ASSIGNMENT
Exactly as given, write out all the entries again.

○ ○ ○ ○

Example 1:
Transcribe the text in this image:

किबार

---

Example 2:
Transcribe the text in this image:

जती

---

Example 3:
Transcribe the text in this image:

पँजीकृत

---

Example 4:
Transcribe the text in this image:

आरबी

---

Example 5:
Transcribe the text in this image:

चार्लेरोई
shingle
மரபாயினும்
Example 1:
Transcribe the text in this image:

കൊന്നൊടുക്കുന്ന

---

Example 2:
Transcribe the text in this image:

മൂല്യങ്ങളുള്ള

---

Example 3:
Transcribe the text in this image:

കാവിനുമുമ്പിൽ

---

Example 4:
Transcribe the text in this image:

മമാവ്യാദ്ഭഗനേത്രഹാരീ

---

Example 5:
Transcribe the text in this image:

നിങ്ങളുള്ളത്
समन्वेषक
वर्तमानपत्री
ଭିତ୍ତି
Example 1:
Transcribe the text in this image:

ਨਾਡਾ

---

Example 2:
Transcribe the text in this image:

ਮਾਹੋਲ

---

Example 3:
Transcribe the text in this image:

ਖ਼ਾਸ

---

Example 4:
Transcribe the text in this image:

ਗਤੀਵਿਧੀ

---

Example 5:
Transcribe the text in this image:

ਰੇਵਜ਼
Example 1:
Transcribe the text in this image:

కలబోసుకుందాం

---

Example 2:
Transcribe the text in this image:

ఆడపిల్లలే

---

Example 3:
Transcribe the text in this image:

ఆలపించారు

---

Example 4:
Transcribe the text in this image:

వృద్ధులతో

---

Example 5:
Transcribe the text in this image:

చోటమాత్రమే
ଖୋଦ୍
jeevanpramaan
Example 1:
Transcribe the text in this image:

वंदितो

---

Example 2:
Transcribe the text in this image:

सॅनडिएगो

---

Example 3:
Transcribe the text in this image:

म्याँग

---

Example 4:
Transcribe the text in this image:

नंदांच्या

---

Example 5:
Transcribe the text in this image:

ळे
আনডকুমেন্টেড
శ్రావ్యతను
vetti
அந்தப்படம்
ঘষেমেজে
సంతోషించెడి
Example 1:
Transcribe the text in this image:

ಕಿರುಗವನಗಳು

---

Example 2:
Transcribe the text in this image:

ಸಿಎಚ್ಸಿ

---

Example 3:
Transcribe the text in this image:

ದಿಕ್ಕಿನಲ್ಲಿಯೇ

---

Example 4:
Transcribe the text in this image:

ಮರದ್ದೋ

○ ○ ○ ○

RESPONSE BELOW
Example 1:
Transcribe the text in this image:

किबार

---

Example 2:
Transcribe the text in this image:

जती

---

Example 3:
Transcribe the text in this image:

पँजीकृत

---

Example 4:
Transcribe the text in this image:

आरबी

---

Example 5:
Transcribe the text in this image:

चार्लेरोई
shingle
மரபாயினும்
Example 1:
Transcribe the text in this image:

കൊന്നൊടുക്കുന്ന

---

Example 2:
Transcribe the text in this image:

മൂല്യങ്ങളുള്ള

---

Example 3:
Transcribe the text in this image:

കാവിനുമുമ്പിൽ

---

Example 4:
Transcribe the text in this image:

മമാവ്യാദ്ഭഗനേത്രഹാരീ

---

Example 5:
Transcribe the text in this image:

നിങ്ങളുള്ളത്
समन्वेषक
वर्तमानपत्री
ଭିତ୍ତି
Example 1:
Transcribe the text in this image:

ਨਾਡਾ

---

Example 2:
Transcribe the text in this image:

ਮਾਹੋਲ

---

Example 3:
Transcribe the text in this image:

ਖ਼ਾਸ

---

Example 4:
Transcribe the text in this image:

ਗਤੀਵਿਧੀ

---

Example 5:
Transcribe the text in this image:

ਰੇਵਜ਼
Example 1:
Transcribe the text in this image:

కలబోసుకుందాం

---

Example 2:
Transcribe the text in this image:

ఆడపిల్లలే

---

Example 3:
Transcribe the text in this image:

ఆలపించారు

---

Example 4:
Transcribe the text in this image:

వృద్ధులతో

---

Example 5:
Transcribe the text in this image:

చోటమాత్రమే
ଖୋଦ୍
jeevanpramaan
Example 1:
Transcribe the text in this image:

वंदितो

---

Example 2:
Transcribe the text in this image:

सॅनडिएगो

---

Example 3:
Transcribe the text in this image:

म्याँग

---

Example 4:
Transcribe the text in this image:

नंदांच्या

---

Example 5:
Transcribe the text in this image:

ळे
আনডকুমেন্টেড
శ్రావ్యతను
vetti
அந்தப்படம்
ঘষেমেজে
సంతోషించెడి
Example 1:
Transcribe the text in this image:

ಕಿರುಗವನಗಳು

---

Example 2:
Transcribe the text in this image:

ಸಿಎಚ್ಸಿ

---

Example 3:
Transcribe the text in this image:

ದಿಕ್ಕಿನಲ್ಲಿಯೇ

---

Example 4:
Transcribe the text in this image:

ಮರದ್ದೋ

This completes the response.